LOS ANGELES: Marijuana sales in Colorado brought in $3.5 million in tax revenues and fees in the first month retail pot outlets were allowed, the western United States state said on Monday (Tuesday in Manila).
The figure included $2.9 million in taxes for recreational and medical marijuana in the month of January, and nearly $600,000 in fees, said Colorado’s Department of Revenue.
The Rocky Mountain state had legalized pot in 2012, but made drug history on January 1 by inaugurating retail sales of marijuana for recreational use. It levies a 15-percent excise tax and a 2.9-percent sales tax.
“The first month of sales for recreational marijuana fell in line with expectations,” said tax department chief Barbara Brohl, while cautioning that the size of the industry might take a few months to become clear.

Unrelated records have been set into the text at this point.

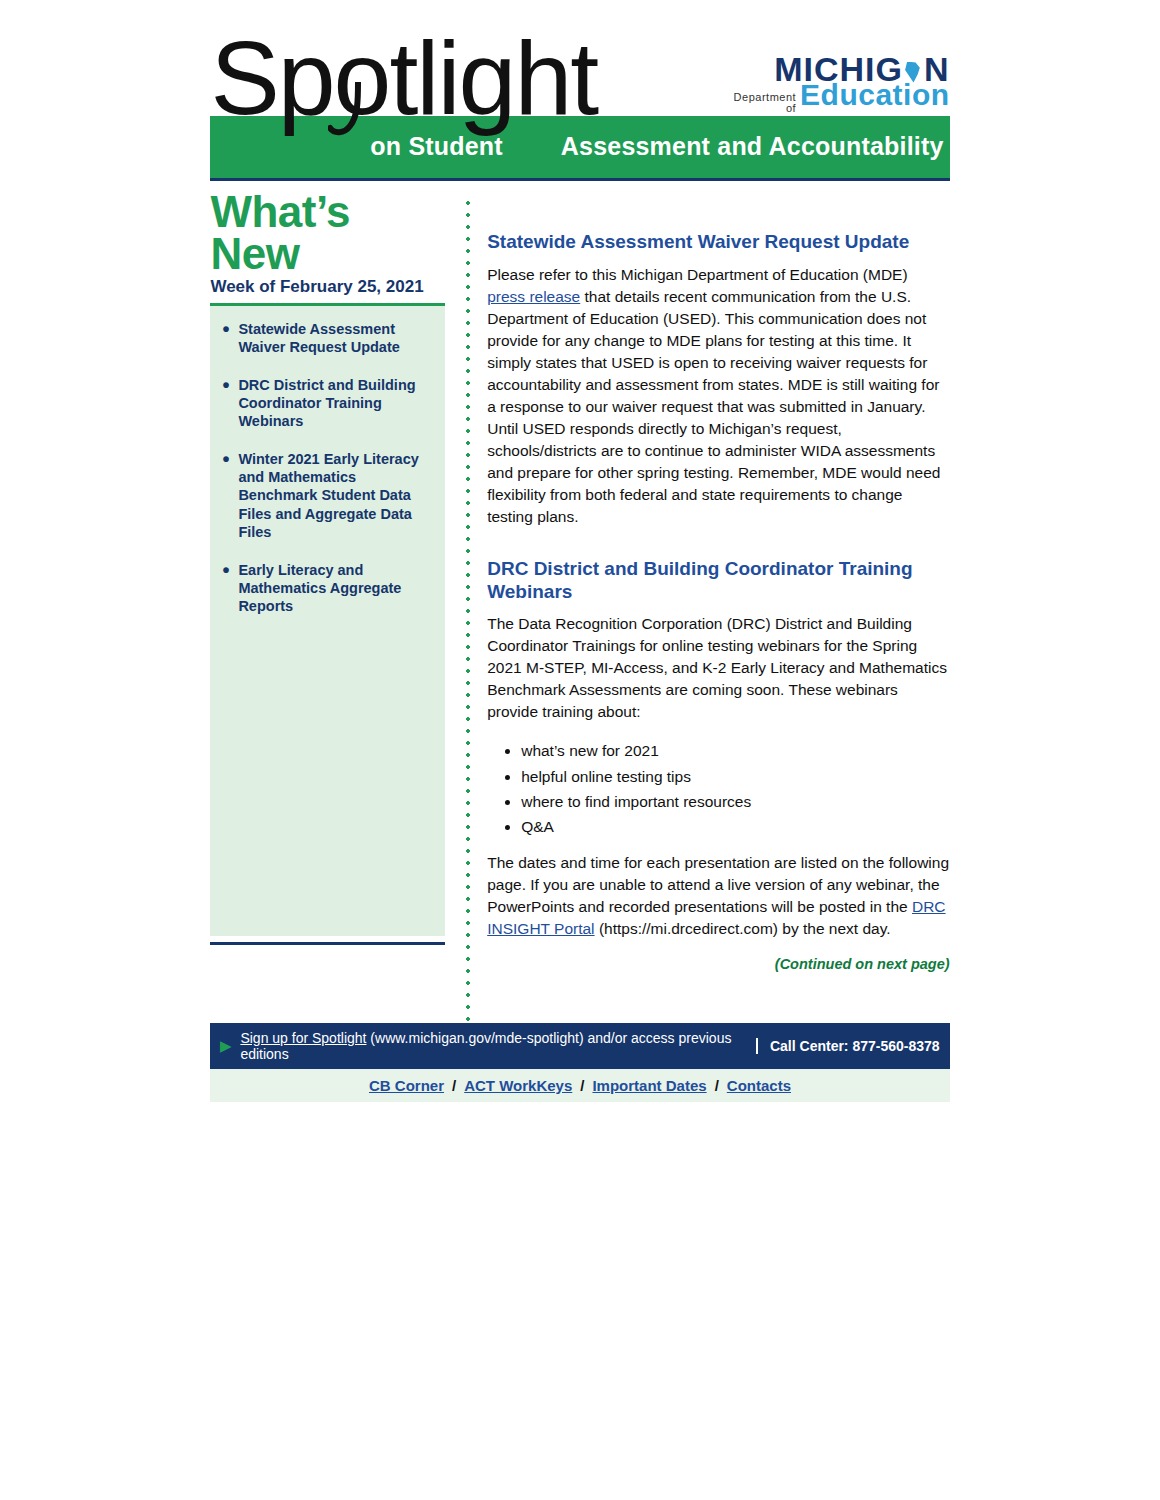Spotlight
MICHIG N Department
of Education
on Student Assessment and Accountability
What’s New
Week of February 25, 2021
Statewide Assessment Waiver Request Update
DRC District and Building Coordinator Training Webinars
Winter 2021 Early Literacy and Mathematics Benchmark Student Data Files and Aggregate Data Files
Early Literacy and Mathematics Aggregate Reports
Statewide Assessment Waiver Request Update
Please refer to this Michigan Department of Education (MDE) press release that details recent communication from the U.S. Department of Education (USED). This communication does not provide for any change to MDE plans for testing at this time. It simply states that USED is open to receiving waiver requests for accountability and assessment from states. MDE is still waiting for a response to our waiver request that was submitted in January. Until USED responds directly to Michigan’s request, schools/districts are to continue to administer WIDA assessments and prepare for other spring testing. Remember, MDE would need flexibility from both federal and state requirements to change testing plans.
DRC District and Building Coordinator Training Webinars
The Data Recognition Corporation (DRC) District and Building Coordinator Trainings for online testing webinars for the Spring 2021 M-STEP, MI-Access, and K-2 Early Literacy and Mathematics Benchmark Assessments are coming soon. These webinars provide training about:
what’s new for 2021
helpful online testing tips
where to find important resources
Q&A
The dates and time for each presentation are listed on the following page. If you are unable to attend a live version of any webinar, the PowerPoints and recorded presentations will be posted in the DRC INSIGHT Portal (https://mi.drcedirect.com) by the next day.
(Continued on next page)
▶ Sign up for Spotlight (www.michigan.gov/mde-spotlight) and/or access previous editions
Call Center: 877-560-8378
CB Corner/ACT WorkKeys/Important Dates/Contacts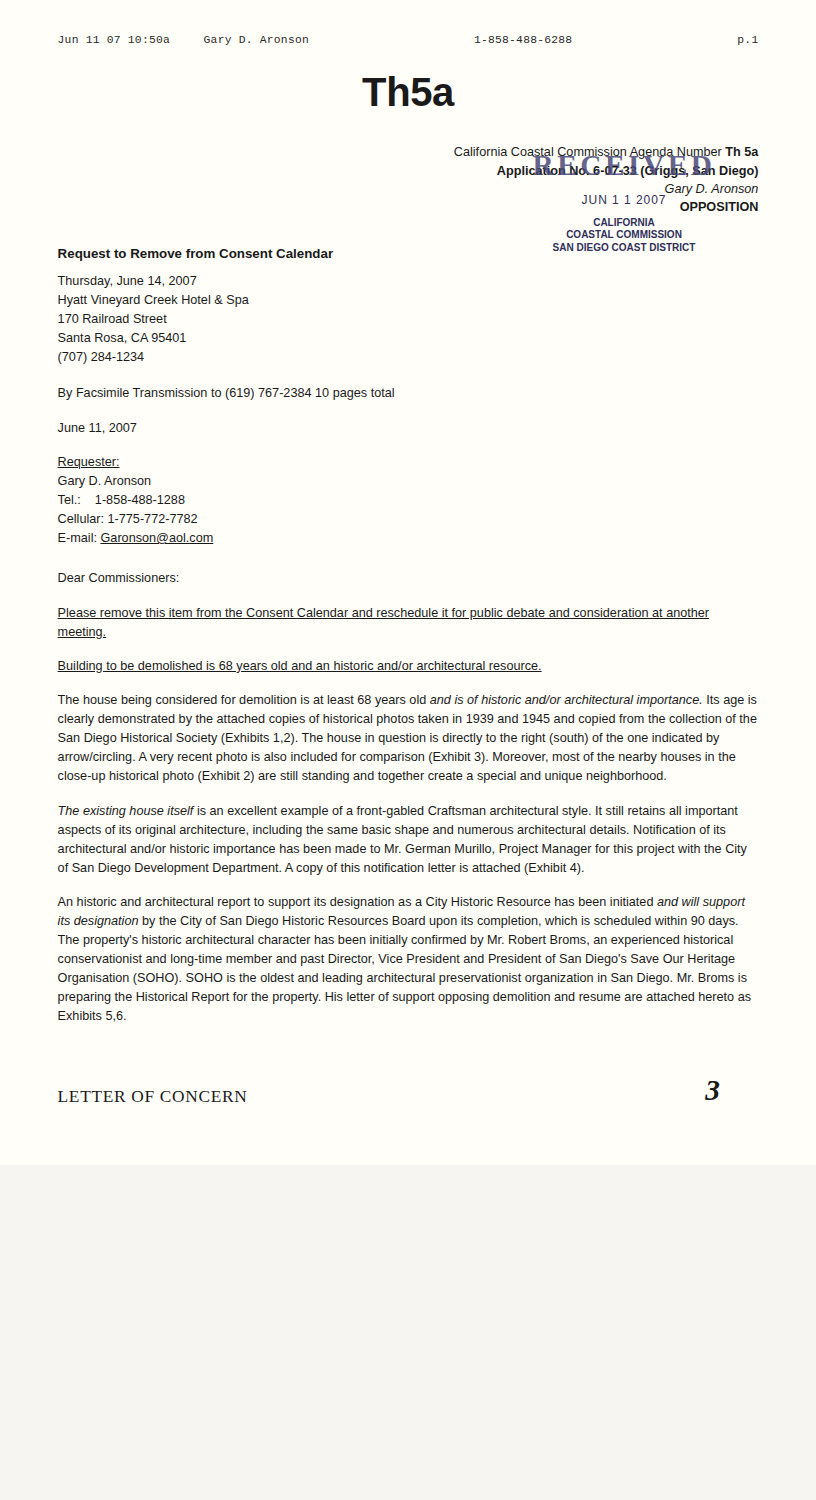Jun 11 07 10:50a Gary D. Aronson 1-858-488-6288 p.1
Th5a
California Coastal Commission Agenda Number Th 5a
Application No. 6-07-33 (Griggs, San Diego)
Gary D. Aronson
OPPOSITION
Request to Remove from Consent Calendar
RECEIVED
JUN 1 1 2007
CALIFORNIA
COASTAL COMMISSION
SAN DIEGO COAST DISTRICT
Thursday, June 14, 2007
Hyatt Vineyard Creek Hotel & Spa
170 Railroad Street
Santa Rosa, CA 95401
(707) 284-1234
By Facsimile Transmission to (619) 767-2384 10 pages total
June 11, 2007
Requester:
Gary D. Aronson
Tel.: 1-858-488-1288
Cellular: 1-775-772-7782
E-mail: Garonson@aol.com
Dear Commissioners:
Please remove this item from the Consent Calendar and reschedule it for public debate and consideration at another meeting.
Building to be demolished is 68 years old and an historic and/or architectural resource.
The house being considered for demolition is at least 68 years old and is of historic and/or architectural importance. Its age is clearly demonstrated by the attached copies of historical photos taken in 1939 and 1945 and copied from the collection of the San Diego Historical Society (Exhibits 1,2). The house in question is directly to the right (south) of the one indicated by arrow/circling. A very recent photo is also included for comparison (Exhibit 3). Moreover, most of the nearby houses in the close-up historical photo (Exhibit 2) are still standing and together create a special and unique neighborhood.
The existing house itself is an excellent example of a front-gabled Craftsman architectural style. It still retains all important aspects of its original architecture, including the same basic shape and numerous architectural details. Notification of its architectural and/or historic importance has been made to Mr. German Murillo, Project Manager for this project with the City of San Diego Development Department. A copy of this notification letter is attached (Exhibit 4).
An historic and architectural report to support its designation as a City Historic Resource has been initiated and will support its designation by the City of San Diego Historic Resources Board upon its completion, which is scheduled within 90 days. The property's historic architectural character has been initially confirmed by Mr. Robert Broms, an experienced historical conservationist and long-time member and past Director, Vice President and President of San Diego's Save Our Heritage Organisation (SOHO). SOHO is the oldest and leading architectural preservationist organization in San Diego. Mr. Broms is preparing the Historical Report for the property. His letter of support opposing demolition and resume are attached hereto as Exhibits 5,6.
LETTER OF CONCERN
3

Initial projections had suggested 40 businesses would be up and running on January 1, but in fact only 24 were by then. By the end of January, 59 businesses had filed tax returns.
After Colorado, Pacific North–west state Washington is set to follow suit later this year—even though, under federal law, mari–juana remains as illegal as heroin, ecstasy and LSD.
In Alaska, campaigners are “very hopeful” of putting legalization to a popular vote in August. Similar efforts in Arizona, California, Maine, Massachusetts, Montana, Nevada and Oregon are under way, though in more preliminary stages.
President Barack Obama’s administration told federal prosecutors in August to stop targeting individual marijuana smokers in states where lega–lization is in place.